TASK DIRECTIONS
Please answer these about the code review below:
(a) Which variable does the reviewer say needs to be zeroed?
(b) What does the reviewer suggest in place of 1000LL?
(c) Which file does the patch modify?

I would much rather this be a function comment that first explains what "epoch"
means in this context.  "epoch" is a perfect fit, but I suspect it won't be all
that intuitive for many readers (definitely wasn't for me).

> +	 */
> +#ifdef CONFIG_X86_64
> +	struct pvclock_vcpu_time_info hv_clock;
> +	struct kvm_arch *ka = &kvm->arch;
> +	unsigned long seq, local_tsc_khz = 0;
> +	struct timespec64 ts;
> +	uint64_t host_tsc;
> +
> +	do {
> +		seq = read_seqcount_begin(&ka->pvclock_sc);
> +
> +		if (!ka->use_master_clock)
> +			break;

This needs to zero local_tsc_khz, no?  E.g. read everything on loop 1, but the
pvclock_sc changes because use_master_clock is disabled, and so loop 2 will bail
and the code below will consume garbage TSC/masterclock information from loop 1.

> +		/* It all has to happen on the same CPU */

Define "it all", e.g. explain exactly why the cutoff for reenabling preemption is
after reading master_kernel_ns and not before, or not after kvm_get_time_scale().

> +		get_cpu();
> +
> +		local_tsc_khz = get_cpu_tsc_khz();
> +
> +		if (local_tsc_khz &&
> +		    !kvm_get_walltime_and_clockread(&ts, &host_tsc))
> +			local_tsc_khz = 0; /* Fall back to old method */
> +
> +		hv_clock.tsc_timestamp = ka->master_cycle_now;
> +		hv_clock.system_time = ka->master_kernel_ns + ka->kvmclock_offset;
> +
> +		put_cpu();
> +	} while (read_seqcount_retry(&ka->pvclock_sc, seq));
> +
> +	/*
> +	 * If the conditions were right, and obtaining the wallclock+TSC was
> +	 * successful, calculate the KVM clock at the corresponding time and
> +	 * subtract one from the other to get the epoch in nanoseconds.
> +	 */
> +	if (local_tsc_khz) {
> +		kvm_get_time_scale(NSEC_PER_SEC, local_tsc_khz * 1000LL,

s/1000LL/NSEC_PER_USEC?

> +				   &hv_clock.tsc_shift,
> +				   &hv_clock.tsc_to_system_mul);
> +		return ts.tv_nsec + NSEC_PER_SEC * ts.tv_sec -
> +			__pvclock_read_cycles(&hv_clock, host_tsc);
> +	}
> +#endif
diff mbox series

Patch

diff --git a/arch/x86/kvm/x86.c b/arch/x86/kvm/x86.c
index 04b57a336b34..625ec4d9281b 100644
--- a/arch/x86/kvm/x86.c
+++ b/arch/x86/kvm/x86.c
@@ -2317,14 +2317,9 @@  static void kvm_write_wall_clock(struct kvm *kvm, gpa_t wall_clock, int sec_hi_o
 	if (kvm_write_guest(kvm, wall_clock, &version, sizeof(version)))

RECORD EXTRACTS
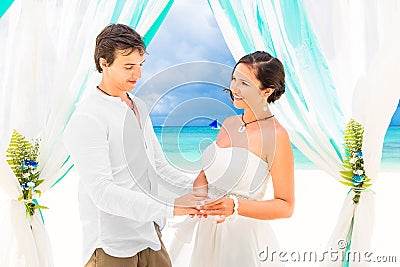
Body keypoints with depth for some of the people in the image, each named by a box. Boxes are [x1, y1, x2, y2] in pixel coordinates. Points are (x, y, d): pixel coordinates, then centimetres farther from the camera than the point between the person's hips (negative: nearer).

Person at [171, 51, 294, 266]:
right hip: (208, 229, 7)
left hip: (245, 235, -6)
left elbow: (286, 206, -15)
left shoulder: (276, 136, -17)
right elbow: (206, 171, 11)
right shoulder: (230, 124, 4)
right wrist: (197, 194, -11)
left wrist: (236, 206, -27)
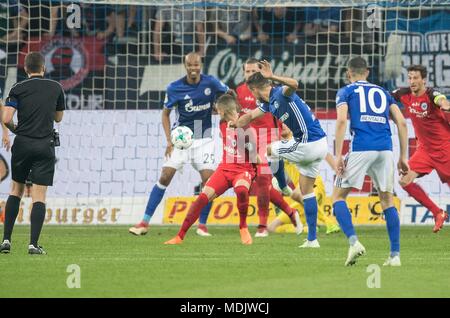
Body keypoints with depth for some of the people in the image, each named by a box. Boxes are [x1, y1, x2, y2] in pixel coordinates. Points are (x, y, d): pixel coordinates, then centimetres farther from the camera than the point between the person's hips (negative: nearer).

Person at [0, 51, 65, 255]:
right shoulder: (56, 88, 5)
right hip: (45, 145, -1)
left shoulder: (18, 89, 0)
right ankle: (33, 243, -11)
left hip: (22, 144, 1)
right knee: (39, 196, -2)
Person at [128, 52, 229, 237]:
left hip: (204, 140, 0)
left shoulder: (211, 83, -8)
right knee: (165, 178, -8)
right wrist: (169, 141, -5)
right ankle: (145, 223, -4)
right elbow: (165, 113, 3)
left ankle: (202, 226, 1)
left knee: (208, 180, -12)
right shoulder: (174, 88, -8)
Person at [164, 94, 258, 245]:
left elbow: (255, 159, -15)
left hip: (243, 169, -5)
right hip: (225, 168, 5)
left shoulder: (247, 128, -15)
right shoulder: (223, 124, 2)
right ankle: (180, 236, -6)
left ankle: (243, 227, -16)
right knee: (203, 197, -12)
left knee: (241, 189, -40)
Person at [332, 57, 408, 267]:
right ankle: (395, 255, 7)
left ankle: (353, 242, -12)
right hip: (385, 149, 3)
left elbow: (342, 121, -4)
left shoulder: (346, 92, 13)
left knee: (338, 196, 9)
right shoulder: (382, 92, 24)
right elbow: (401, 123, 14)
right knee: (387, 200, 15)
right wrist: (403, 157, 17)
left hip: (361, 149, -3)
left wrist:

SOLVED PROBLEM
(a) local_tsc_khz
(b) NSEC_PER_USEC
(c) arch/x86/kvm/x86.c